Credit limit - the maximum amount you can borrow at any time.
Minimum monthly payment - the smallest payment your creditor will accept.
Grace period - number of days you have to pay your bill in full before interest is charged.
Over the limit and late fees - the amount you will be charged if you are late with a payment or go over your credit limit.
Use these worksheets to compare the total cost of a loan or credit card from three different sources.
Step 28: Assemble a financial team
Managing your finances can be like putting together a puzzle; all the pieces need to fit in order to be rewarded with the “big picture.” Working with one or more of these financial professionals can help put the pieces in place.
Tax advisor. Tax advisors provide tax advice and assistance to consumers. Tax advisors can help you to navigate tax laws, prepare complete and accurate returns, and develop a strategic tax plan.
Credit counselor. If you are struggling with debt payments, credit counseling can help. You should contact a credit counseling agency at the first sign that your debts are becoming unmanageable. Things to look for in a quality agency include history, quality, accessibility, knowledge and good customer service.

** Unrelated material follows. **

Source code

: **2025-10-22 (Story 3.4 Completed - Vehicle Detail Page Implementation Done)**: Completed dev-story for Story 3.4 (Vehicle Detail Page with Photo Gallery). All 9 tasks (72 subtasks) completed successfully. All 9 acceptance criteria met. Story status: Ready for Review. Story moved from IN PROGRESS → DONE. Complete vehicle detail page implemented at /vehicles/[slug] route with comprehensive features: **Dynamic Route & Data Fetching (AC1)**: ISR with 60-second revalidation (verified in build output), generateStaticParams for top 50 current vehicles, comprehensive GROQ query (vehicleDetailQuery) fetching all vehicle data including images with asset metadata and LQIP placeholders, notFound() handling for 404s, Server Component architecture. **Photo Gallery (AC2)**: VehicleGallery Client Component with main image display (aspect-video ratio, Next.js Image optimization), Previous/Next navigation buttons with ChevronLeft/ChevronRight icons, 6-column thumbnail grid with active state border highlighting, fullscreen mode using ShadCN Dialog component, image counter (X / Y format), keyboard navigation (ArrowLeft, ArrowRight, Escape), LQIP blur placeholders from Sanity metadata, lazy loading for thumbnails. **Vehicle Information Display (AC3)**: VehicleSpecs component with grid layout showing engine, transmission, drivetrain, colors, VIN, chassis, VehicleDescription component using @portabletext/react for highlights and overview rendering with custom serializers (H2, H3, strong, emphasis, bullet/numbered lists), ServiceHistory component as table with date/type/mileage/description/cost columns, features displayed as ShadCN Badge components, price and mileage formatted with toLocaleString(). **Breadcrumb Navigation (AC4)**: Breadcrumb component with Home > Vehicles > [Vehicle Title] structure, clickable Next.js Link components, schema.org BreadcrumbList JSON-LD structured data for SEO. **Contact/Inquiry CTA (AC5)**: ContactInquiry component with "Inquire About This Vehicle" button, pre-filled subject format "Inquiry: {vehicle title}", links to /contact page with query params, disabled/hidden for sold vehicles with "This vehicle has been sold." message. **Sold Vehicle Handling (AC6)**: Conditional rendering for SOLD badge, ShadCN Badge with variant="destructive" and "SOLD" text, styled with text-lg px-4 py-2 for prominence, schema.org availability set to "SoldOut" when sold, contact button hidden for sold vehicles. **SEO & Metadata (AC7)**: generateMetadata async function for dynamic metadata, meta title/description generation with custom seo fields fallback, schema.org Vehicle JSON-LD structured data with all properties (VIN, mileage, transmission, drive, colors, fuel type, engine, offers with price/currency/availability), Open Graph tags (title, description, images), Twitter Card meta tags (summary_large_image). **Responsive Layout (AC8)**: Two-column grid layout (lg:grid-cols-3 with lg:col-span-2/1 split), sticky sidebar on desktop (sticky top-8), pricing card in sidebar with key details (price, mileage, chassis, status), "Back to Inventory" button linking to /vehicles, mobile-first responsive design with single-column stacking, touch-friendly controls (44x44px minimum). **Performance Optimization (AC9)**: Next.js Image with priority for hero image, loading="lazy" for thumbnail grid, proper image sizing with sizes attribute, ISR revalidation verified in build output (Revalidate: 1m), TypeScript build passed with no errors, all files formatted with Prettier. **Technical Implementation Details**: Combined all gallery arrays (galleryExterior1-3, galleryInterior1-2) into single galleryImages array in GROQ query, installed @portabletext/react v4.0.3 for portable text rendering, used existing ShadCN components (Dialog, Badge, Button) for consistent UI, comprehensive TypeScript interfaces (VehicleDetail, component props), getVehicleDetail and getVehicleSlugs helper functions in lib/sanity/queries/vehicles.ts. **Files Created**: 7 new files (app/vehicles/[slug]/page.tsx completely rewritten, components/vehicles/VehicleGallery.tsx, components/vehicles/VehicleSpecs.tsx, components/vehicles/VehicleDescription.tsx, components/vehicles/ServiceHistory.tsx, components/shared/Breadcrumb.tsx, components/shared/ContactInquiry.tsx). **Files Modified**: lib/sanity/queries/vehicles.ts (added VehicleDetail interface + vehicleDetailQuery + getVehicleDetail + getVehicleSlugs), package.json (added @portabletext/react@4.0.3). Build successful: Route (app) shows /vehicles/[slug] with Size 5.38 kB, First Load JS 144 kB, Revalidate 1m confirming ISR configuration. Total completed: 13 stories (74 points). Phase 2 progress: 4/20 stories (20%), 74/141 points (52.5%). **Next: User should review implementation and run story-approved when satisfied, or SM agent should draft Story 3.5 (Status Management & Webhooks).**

Financial planner. Whether you are just out of college or entering retirement, most everyone can benefit from the help of a trusted financial advisor. Professional financial planners do more than offer investment advice. A financial planner may also be able to help by analyzing employee benefits, discovering insurance needs, and developing a system to manage cash flow. Financial planners can also help with estate planning and may have relationships other professionals, such as accountants or attorneys.
Lawyer. Lawyers can help consumers by preparing important legal documents such as a living trust. An attorney can also be very helpful if you need to consider bankruptcy or want to challenge a wage garnishment. Couples facing a complicated divorce can also benefit from an attorney’s advice.
Lawyers can also assist consumers when a violation of the law has occurred. For example, if you feel that a creditor has violated the Fair Debt Collection Practices Act you may be able to sue for harassment. Working with an attorney can help you to understand your rights.
Before working with any financial professional, be sure to check their credentials. Ask specific questions about their history and areas of expertise. Finally, be sure that you are comfortable with the advisors you choose; ideally, you will be financial partners for life.
Step 29: Appreciate the benefits
Change may be hard, but the payoff can be priceless. In addition to improving your financial situation, you may also find your money management skills can benefit other aspects of your life.
Consider the following benefits in this checklist. Place a check next to those you will enjoy as a result of taking ownership of your finances. Feel free to add others — the possibilities are endless.
Step 30: Moving forward
Congratulations! You have given a great deal of thought to your financial situation, your spending habits, and the change process. You now have the knowledge necessary to make positive decisions that will ensure a successful financial future.